THE TASKS:
• 1. Put the stretch of the records from their start through the line containing "List each element's" into a Markdown table with columns named Row and Line, numbering each row and leaving out blank lines.
• 2. Write what follows in the documentation of the standard deviation function, picking up after its last sentence.

Skip to contents

Calculate the standard deviation of a numeric variable in an edsurvey.data.frame.

Usage

SD(
  data,
  variable,
  weightVar = NULL,
  jrrIMax = 1,
  varMethod = "jackknife",
  dropOmittedLevels = TRUE,
  defaultConditions = TRUE,
  recode = NULL,
  targetLevel = NULL,
  jkSumMultiplier = getAttributes(data, "jkSumMultiplier"),
  returnVarEstInputs = FALSE,
  omittedLevels = deprecated()
)

Arguments

data

an edsurvey.data.frame, an edsurvey.data.frame.list, or a light.edsurvey.data.frame

variable

character vector of variable names

weightVar

character weight variable name. Default is the default weight of data if it exists. If the given survey data do not have a default weight, the function will produce unweighted statistics instead. Can be set to NULL to return unweighted statistics.

jrrIMax

a numeric value; when using the jackknife variance estimation method, the default estimation option, jrrIMax=1, uses the sampling variance from the first plausible value as the component for sampling variance estimation. The Vjrr term (see Statistical Methods Used in EdSurvey) can be estimated with any number of plausible values, and values larger than the number of plausible values on the survey (including Inf) will result in all plausible values being used. Higher values of jrrIMax lead to longer computing times and more accurate variance estimates.

varMethod

deprecated parameter; gap always uses the jackknife variance estimation

dropOmittedLevels

a logical value. When set to TRUE, drops those levels of the specified variable. Use print on an edsurvey.data.frame to see the omitted levels. Defaults to FALSE.

defaultConditions

a logical value. When set to the default value of TRUE, uses the default conditions stored in an edsurvey.data.frame to subset the data. Use print on an edsurvey.data.frame to see the default conditions.

recode

a list of lists to recode variables. Defaults to NULL. Can be set as recode = list(var1 = list(from = c("a","b","c"), to = "d")).

targetLevel

a character string. When specified, calculates the gap in the percentage of students at targetLevel in the variable argument, which is useful for comparing the gap in the percentage of students at a survey response level.

ENTRIES:
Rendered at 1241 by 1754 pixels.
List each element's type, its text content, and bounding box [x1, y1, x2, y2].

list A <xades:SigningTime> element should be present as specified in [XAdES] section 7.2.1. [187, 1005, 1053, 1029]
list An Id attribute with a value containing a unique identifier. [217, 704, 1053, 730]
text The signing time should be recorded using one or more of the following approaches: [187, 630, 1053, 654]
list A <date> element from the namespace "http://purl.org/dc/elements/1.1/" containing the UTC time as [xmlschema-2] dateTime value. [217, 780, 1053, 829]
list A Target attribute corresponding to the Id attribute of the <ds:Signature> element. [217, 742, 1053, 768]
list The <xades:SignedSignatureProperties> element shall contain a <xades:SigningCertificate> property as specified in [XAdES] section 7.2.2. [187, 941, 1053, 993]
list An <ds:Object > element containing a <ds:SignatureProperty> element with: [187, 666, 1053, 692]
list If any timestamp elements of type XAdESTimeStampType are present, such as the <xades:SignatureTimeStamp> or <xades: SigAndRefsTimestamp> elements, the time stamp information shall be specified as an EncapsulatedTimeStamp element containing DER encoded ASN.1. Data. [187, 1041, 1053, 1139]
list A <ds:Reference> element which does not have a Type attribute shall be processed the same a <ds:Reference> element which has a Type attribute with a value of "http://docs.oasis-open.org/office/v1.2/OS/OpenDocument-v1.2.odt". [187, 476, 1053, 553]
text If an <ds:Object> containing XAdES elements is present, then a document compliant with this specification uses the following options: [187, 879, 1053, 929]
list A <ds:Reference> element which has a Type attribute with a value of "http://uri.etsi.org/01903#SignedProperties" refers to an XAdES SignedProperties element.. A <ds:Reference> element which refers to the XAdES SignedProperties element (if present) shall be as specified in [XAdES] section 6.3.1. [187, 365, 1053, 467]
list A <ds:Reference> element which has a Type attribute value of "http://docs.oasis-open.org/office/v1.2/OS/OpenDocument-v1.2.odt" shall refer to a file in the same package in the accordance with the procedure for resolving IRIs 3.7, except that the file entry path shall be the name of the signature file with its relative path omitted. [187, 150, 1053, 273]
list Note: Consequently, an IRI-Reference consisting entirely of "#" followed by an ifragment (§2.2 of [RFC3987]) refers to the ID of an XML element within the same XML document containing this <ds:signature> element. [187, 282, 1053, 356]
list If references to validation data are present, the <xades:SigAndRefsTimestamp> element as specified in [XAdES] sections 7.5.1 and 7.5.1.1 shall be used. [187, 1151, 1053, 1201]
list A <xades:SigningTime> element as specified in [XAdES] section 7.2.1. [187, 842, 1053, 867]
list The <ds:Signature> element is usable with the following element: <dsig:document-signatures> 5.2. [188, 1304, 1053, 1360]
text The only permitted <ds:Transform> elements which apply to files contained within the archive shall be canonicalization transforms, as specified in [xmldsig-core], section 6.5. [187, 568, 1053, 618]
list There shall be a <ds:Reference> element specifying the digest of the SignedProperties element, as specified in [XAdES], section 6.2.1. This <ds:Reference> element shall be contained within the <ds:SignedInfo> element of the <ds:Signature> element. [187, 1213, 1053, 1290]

ANSWERS BY TASK:
• 1.
| Row | Line |
|---|---|
| 1 | Rendered at 1241 by 1754 pixels. |
| 2 | List each element's type, its text content, and bounding box [x1, y1, x2, y2]. |

• 2.
jkSumMultiplier

when the jackknife variance estimation method—or balanced repeated replication (BRR) method—multiplies the final jackknife variance estimate by a value, set jkSumMultiplier to that value. For an edsurvey.data.frame, or a light.edsurvey.data.frame, the recommended value can be recovered with EdSurvey::getAttributes(myData, "jkSumMultiplier").

returnVarEstInputs

a logical value set to TRUE to return the inputs to the jackknife and imputation variance estimates, which allows for the computation of covariances between estimates.

omittedLevels

this argument is deprecated. Use dropOmittedLevels

Value

a list object with elements:

mean

the mean assessment score for variable, calculated according to the vignette titled Statistical Methods Used in EdSurvey

std

the standard deviation of the mean

stdSE

the standard error of the std

df

the degrees of freedom of the std

varEstInputs

the variance estimate inputs used for calculating covariances with varEstToCov. Only returned with returnVarEstInputs is TRUE

Author

Paul Bailey and Huade Huo

Examples

if (FALSE) { # \dontrun{
# read in the example data (generated, not real student data)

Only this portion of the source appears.